MISSLA is not a new subtype of FA

One reason to assume that MISSLA represents a specific disease entity were mitomycin C test results. In contrast to FA, Milner et al. [21] found no increased number of chromosomal aberrations after mitomycin C testing of MISSLA patients. However, Evrony et al. [23] and Schulz et al. [24] did find those. Some patients were even originally diagnosed with FA. This raised the question whether regarding the strong clinical overlap and similarities in the cellular phenotype MISSLA should be seen as a new subtype of FA.
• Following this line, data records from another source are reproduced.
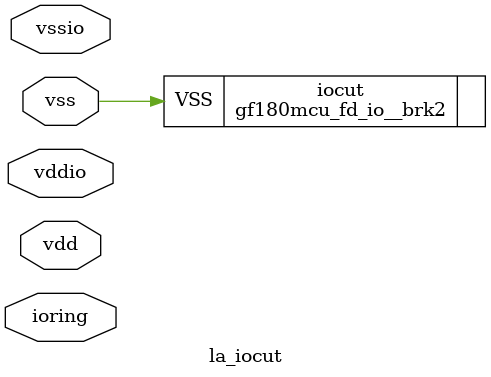
<source format=v>
module la_iocut #(
    parameter PROP  = "DEFAULT",  // cell type
    parameter SIDE  = "NO",       // "NO", "SO", "EA", "WE"
    parameter RINGW = 8           // width of io ring
) (
    inout vdd,  // core supply
    inout vss,  // core ground
    inout vddio,  // io supply
    inout vssio,  // io ground
    inout [RINGW-1:0] ioring  // generic io-ring interface
);


  //TODO: selecct cut cell based on type
  gf180mcu_fd_io__brk2 iocut (.VSS(vss));

endmodule

</source>
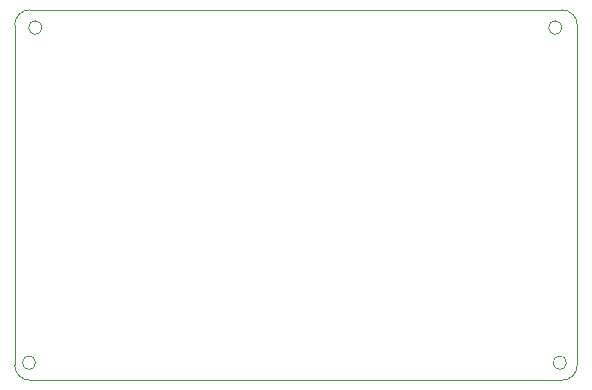
<source format=gbr>
G04 #@! TF.GenerationSoftware,KiCad,Pcbnew,5.1.5+dfsg1-2build2*
G04 #@! TF.CreationDate,2021-06-16T02:42:27+02:00*
G04 #@! TF.ProjectId,circuit9,63697263-7569-4743-992e-6b696361645f,rev?*
G04 #@! TF.SameCoordinates,Original*
G04 #@! TF.FileFunction,Profile,NP*
%FSLAX46Y46*%
G04 Gerber Fmt 4.6, Leading zero omitted, Abs format (unit mm)*
G04 Created by KiCad (PCBNEW 5.1.5+dfsg1-2build2) date 2021-06-16 02:42:27*
%MOMM*%
%LPD*%
G04 APERTURE LIST*
%ADD10C,0.100000*%
G04 APERTURE END LIST*
D10*
X25429481Y-24612600D02*
G75*
G03X25429481Y-24612600I-567961J0D01*
G01*
X69452761Y-24612600D02*
G75*
G03X69452761Y-24612600I-567961J0D01*
G01*
X24892000Y-52984400D02*
G75*
G03X24892000Y-52984400I-567961J0D01*
G01*
X24384000Y-23114000D02*
X69469000Y-23114000D01*
X23114000Y-53187600D02*
X23114000Y-24384000D01*
X69469000Y-54457600D02*
X24384000Y-54457600D01*
X70739000Y-24384000D02*
X70739000Y-53187600D01*
X70739000Y-53187600D02*
G75*
G02X69469000Y-54457600I-1270000J0D01*
G01*
X24384000Y-54457600D02*
G75*
G02X23114000Y-53187600I0J1270000D01*
G01*
X23114000Y-24384000D02*
G75*
G02X24384000Y-23114000I1270000J0D01*
G01*
X69469000Y-23114000D02*
G75*
G02X70739000Y-24384000I0J-1270000D01*
G01*
X69833761Y-52984400D02*
G75*
G03X69833761Y-52984400I-567961J0D01*
G01*
M02*

</source>
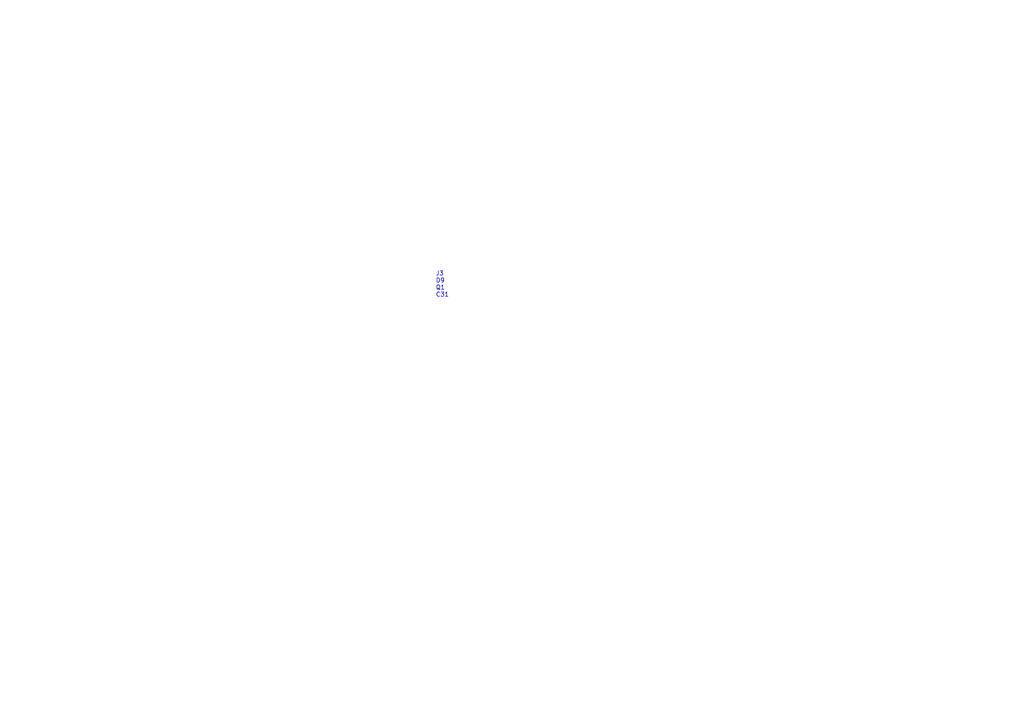
<source format=kicad_sch>
(kicad_sch (version 20211123) (generator eeschema)

  (uuid 938844ca-737a-40d3-a313-0fd926cb5abb)

  (paper "A4")

  


  (text "J3\nD9\nQ1\nC31\n" (at 126.365 86.36 0)
    (effects (font (size 1.27 1.27)) (justify left bottom))
    (uuid 53bb6d70-9981-4bcc-865d-a7613c20107a)
  )

  (sheet_instances
    (path "/" (page "1"))
  )
)

</source>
Since haematological symptoms, commonly seen in FA patients, have not been described in MISSLA, since heterozygote DONSON variant carriers have not been associated with an increased tumour risk, since there are specific differences in skeletal malformations between MISSLA and FA, and in particular since MISSLA has a characteristic facies, we still assume that it is a specific clinical entity.

Further research necessary

Face2Gene RESEARCH is supposed to work with images of different quality. We, however, did not test this.

Further research is also needed to determine the potential of other image analysis programmes, or a combination of such programmes for the distinction of MISSLA and FA. Although achieving a certain precision in the identification of MISSLA, FA, and other syndromes, our results are improvable. Our main obstacle was the limited number of suitable photos. The control experiments’ results make an overfitting of Face2gene RESEARCH to our limited data set unlikely. However, a larger number of photos would enable more detailed investigation of the facial MISSLA phenotype and analysis of a potential facial genotype–phenotype correlation in FA patients. The classifiers presented in this study did not reach the accuracy of a clinician in differentiating dysmorphic and non-dysmorphic faces.

However, we conclude computer-assisted image analysis can support the subjective task of classical clinical diagnosis, potentially helping to identify MISSLA among clinically diagnosed FA patients who were not genetically confirmed.